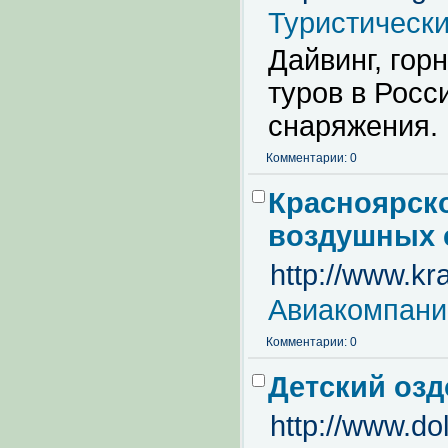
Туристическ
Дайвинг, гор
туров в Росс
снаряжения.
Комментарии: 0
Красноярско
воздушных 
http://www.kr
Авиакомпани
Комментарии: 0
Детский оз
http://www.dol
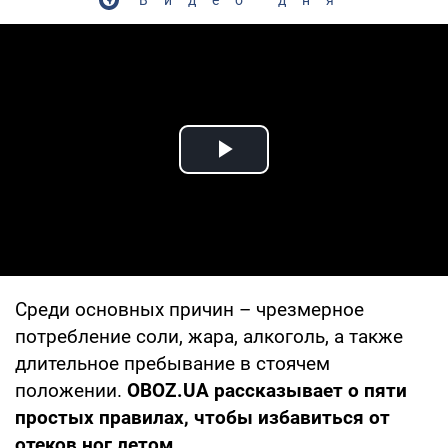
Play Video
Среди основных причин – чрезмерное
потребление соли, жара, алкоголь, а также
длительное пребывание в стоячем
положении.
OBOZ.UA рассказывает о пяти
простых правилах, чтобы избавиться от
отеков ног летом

## Problem to work on
Repeat every entry above precisely, leaving each picture out.

## Completed task
Туристическ
Дайвинг, гор
туров в Росс
снаряжения.
Комментарии: 0
Красноярско
воздушных 
http://www.kr
Авиакомпани
Комментарии: 0
Детский оз
http://www.dol
Play Video
Среди основных причин – чрезмерное
потребление соли, жара, алкоголь, а также
длительное пребывание в стоячем
положении.
OBOZ.UA рассказывает о пяти
простых правилах, чтобы избавиться от
отеков ног летом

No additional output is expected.